:: Exercise input
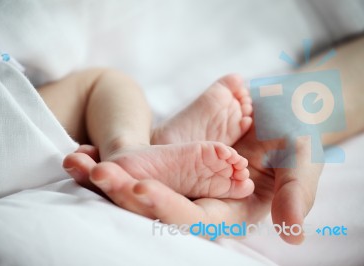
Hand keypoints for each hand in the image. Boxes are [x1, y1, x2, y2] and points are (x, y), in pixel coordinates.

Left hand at [65, 120, 322, 244]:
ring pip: (140, 183)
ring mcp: (180, 177)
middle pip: (156, 204)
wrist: (281, 109)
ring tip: (76, 162)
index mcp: (228, 208)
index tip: (140, 191)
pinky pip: (138, 160)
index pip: (192, 217)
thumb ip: (295, 193)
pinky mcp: (169, 158)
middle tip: (95, 176)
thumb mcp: (303, 161)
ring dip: (108, 176)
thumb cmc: (296, 136)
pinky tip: (83, 150)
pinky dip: (111, 157)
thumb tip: (294, 233)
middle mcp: (198, 197)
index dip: (167, 207)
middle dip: (124, 193)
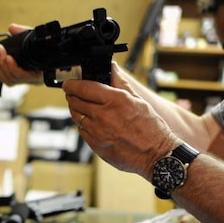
::::
Brief: Drop the pictures; repeat the listing above exactly.

Exercise output:
Hand keypoints for each hand in the image. Boxes are [x1, y1, x2, y2] and points are (x, y), in pixel coordinates.

Left hand at [65, 120, 322, 244]:
ring pip: (140, 183)
ring mcp: (180, 177)
middle pip: (156, 204)
wrist: (281, 109)
ring tip: (76, 162)
index mcp: (228, 208)
index tip: (140, 191)
pinky pip: (138, 160)
index pip: (192, 217)
thumb ip: (295, 193)
pinky mcp: (169, 158)
middle tip: (95, 176)
thumb mcp: (303, 161)
ring dip: (108, 176)
thumb cmc: (296, 136)
pinky tip: (83, 150)
pinky dip: (111, 157)
thumb tip: (294, 233)
middle mcp: (198, 197)
index dip: (167, 207)
middle dip: (124, 193)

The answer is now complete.